Friday, December 5, 2014

December 7, 2014 - Advent 2

Es ist ein Ros entsprungen - Johannes Brahms
Requiem: "All Flesh is Grass" - Johannes Brahms
Comfort Ye - Katherine K. Davis
Symphonie VI: "Intermezzo" - Charles Marie Widor

Hymns: #65 Berden vag for Herran, #76 Winchester New,
              #59 Merton

The music this week sits on the line between comfort and devastation. The anthem All Flesh is Grass and the postlude are pretty apocalyptic in nature with bright moments of serenity. The prelude and communion anthem focus on the comforting aspects of the Isaiah passage this week.
The gradual anthem is taken from the German Requiem by Johannes Brahms (1833-1897). The German Requiem was premiered at Bremen Cathedral on Good Friday 1868 and was an enormous success which marked a turning point in Brahms’s career. Brahms added the fifth movement in memory of his mother and the piece received its first complete performance in 1869. As with his first symphony, Brahms was very deliberate about the composition of the Requiem. The piece makes use of thematic material that he composed as early as 1854. The second movement begins with an instrumental funeral march the lower three voices of the choir enter in unison. The march returns and builds to a forte unison entrance of the full choir that dies away to a new section with text from the book of James in a gentle homophonic (initially) section. The funeral march resumes with an exact repeat of the first two sections of the movement. Brahms moves to the parallel major key of Bb with a verse from 1 Peter that leads to a joyous statement started in the basses then joined by the full choir. This leads to a back and forth section between the tears and sighing that will flee and the joy of the redeemed.  The piece ends with the individual sections stating “joy everlasting.” They then join and build to one final climax before the final decrescendo to the end.

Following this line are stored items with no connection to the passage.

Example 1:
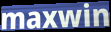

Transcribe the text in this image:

maxwin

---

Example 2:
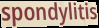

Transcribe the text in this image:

spondylitis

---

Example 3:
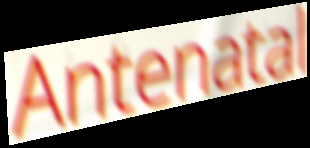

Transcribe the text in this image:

Antenatal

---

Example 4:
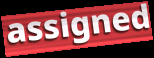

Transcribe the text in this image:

assigned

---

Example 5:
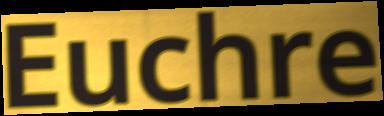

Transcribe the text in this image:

Euchre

The prelude is also by Brahms. His Es ist ein Ros entsprungen from the Op. 122 set of Eleven Chorale Preludes.  These intimate pieces along with a prelude and fugue in Ab minor are Brahms’s only works for organ.  The opus 122 chorales were the last pieces written by Brahms and are often viewed as a commentary on his impending death.  This piece is a setting of the familiar chorale Lo, How a Rose E’er Blooming.  The melody is mildly ornamented and the piece, like most in the set, is played on a quiet registration.

The postlude is the Intermezzo from Symphonie VI in g minor by Charles Marie Widor (1844-1937). Charles-Marie Widor was born in Lyons to a family of organ builders. He began his career as an organist at age 11 and soon sparked the interest of Cavaillé-Coll, the famous organ builder. Cavaillé-Coll made arrangements for Widor to study at the Brussels Conservatory with the renowned organist Nicolas-Jacques Lemmens. Upon completion of his studies he moved to Paris where he was appointed organist of the five manual, 100 stop organ at St. Sulpice in 1870 where he remained for 64 years. Influenced by the organs of Cavaillé-Coll, Widor created a new medium that he called the “organ symphony,” a multi-movement work for organ that borrows its forms from the traditional orchestral symphony which allowed Widor to explore the orchestral capabilities of the Caviellé-Coll organs. Symphonie VI in g minor was composed in 1878 for the inauguration of the organ at the Trocadéro and was premiered there on August 24 by the composer. The overall structure of the symphony alternates slow and fast movements as well as alternating tonal centers. The first and third movements are in g minor while the fifth is in G major. The Intermezzo highlights the reed choruses and cornets of the organ. This movement is in ternary form with fiery arpeggios shared between hands flanking either side of a lyrical trio section. This movement was criticized after the first performance of the symphony for being “too pianistic.”


Comfort Ye is a setting of the familiar passage from Isaiah that we often associate with the opening tenor recitative from Handel’s Messiah.  This setting was written by Katherine K. Davis (1892-1980). Davis was born in Missouri and attended Wellesley College and the New England Conservatory. She also studied with the renowned French composer and teacher Nadia Boulanger.  She taught music at the Concord Academy and the Shady Hill School for Girls. During her lifetime she wrote more than 600 compositions but is probably best remembered for Carol of the Drum more commonly called The Little Drummer Boy. She also wrote the hymn Let All Things Now Living which is sung to the hymn tune “Ash Grove.” The piece opens with a lovely soprano solo that is then taken up by the full soprano section and echoed by the tenors with the altos and basses providing accompaniment. The piece picks up and breaks into a joyful fugato (little fugal section) and at the end returns to the soprano’s solo line and then the answering chorus. This adds a nice contrast to the more gnarly postlude and dramatic gradual anthem.